* Input for this task *
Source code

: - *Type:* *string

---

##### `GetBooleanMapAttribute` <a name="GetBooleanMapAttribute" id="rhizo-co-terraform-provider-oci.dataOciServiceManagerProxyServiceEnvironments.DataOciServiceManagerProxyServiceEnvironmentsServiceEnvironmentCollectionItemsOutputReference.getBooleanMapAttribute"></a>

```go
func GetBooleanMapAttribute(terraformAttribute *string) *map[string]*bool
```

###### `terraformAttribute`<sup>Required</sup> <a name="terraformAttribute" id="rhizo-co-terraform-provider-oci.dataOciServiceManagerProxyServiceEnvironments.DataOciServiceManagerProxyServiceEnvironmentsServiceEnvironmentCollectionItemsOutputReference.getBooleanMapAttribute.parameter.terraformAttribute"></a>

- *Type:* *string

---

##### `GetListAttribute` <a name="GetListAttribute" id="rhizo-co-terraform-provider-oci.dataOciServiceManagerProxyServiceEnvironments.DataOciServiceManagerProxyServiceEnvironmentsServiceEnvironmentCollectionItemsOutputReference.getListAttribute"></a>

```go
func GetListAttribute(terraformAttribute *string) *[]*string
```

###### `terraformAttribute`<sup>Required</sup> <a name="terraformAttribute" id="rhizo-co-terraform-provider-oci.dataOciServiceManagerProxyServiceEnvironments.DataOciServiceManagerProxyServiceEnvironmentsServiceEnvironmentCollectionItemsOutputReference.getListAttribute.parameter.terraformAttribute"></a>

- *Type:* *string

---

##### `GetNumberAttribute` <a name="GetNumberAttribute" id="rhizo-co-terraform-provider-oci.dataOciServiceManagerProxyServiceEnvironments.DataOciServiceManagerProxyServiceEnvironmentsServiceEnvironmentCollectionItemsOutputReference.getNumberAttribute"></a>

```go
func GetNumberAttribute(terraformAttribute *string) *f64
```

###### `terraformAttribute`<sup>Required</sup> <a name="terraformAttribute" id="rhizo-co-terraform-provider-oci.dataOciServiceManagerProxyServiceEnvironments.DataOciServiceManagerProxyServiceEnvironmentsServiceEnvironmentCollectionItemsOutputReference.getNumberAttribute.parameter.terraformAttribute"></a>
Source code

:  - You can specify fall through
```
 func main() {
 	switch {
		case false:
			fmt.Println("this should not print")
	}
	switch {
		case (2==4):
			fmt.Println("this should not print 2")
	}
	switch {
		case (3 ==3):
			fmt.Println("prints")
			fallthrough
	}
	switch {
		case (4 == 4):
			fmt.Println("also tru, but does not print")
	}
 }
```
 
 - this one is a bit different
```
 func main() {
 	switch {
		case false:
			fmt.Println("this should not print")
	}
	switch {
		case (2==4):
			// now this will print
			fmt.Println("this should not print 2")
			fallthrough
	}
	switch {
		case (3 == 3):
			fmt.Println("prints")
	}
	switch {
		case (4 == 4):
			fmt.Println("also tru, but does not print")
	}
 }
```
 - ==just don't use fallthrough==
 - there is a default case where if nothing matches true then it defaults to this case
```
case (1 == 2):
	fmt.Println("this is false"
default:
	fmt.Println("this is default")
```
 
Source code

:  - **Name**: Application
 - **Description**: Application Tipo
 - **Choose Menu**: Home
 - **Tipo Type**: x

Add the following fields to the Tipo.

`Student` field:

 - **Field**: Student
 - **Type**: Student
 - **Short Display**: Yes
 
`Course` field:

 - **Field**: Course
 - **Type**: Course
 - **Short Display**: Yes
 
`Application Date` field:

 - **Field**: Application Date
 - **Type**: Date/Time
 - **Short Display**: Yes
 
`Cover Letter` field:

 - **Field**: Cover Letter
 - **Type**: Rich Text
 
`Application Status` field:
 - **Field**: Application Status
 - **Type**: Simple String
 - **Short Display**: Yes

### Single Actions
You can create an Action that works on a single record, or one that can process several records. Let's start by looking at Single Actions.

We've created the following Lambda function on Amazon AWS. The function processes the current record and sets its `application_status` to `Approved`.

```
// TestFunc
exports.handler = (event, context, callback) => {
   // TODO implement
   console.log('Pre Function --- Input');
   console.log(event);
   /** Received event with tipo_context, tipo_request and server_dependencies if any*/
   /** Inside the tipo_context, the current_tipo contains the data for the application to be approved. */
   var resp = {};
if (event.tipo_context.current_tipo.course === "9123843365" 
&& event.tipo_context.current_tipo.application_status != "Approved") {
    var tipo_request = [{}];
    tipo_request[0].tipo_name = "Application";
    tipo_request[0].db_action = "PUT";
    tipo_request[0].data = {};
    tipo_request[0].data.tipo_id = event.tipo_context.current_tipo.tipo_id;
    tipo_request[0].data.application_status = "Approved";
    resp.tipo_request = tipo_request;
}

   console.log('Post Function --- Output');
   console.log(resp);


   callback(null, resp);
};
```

* Required work *
A line belongs in the answer if it contains the word "console"; please copy each such line from the material.

* Answer box *
   console.log('Pre Function --- Input');
   console.log(event);
   console.log('Post Function --- Output');
   console.log(resp);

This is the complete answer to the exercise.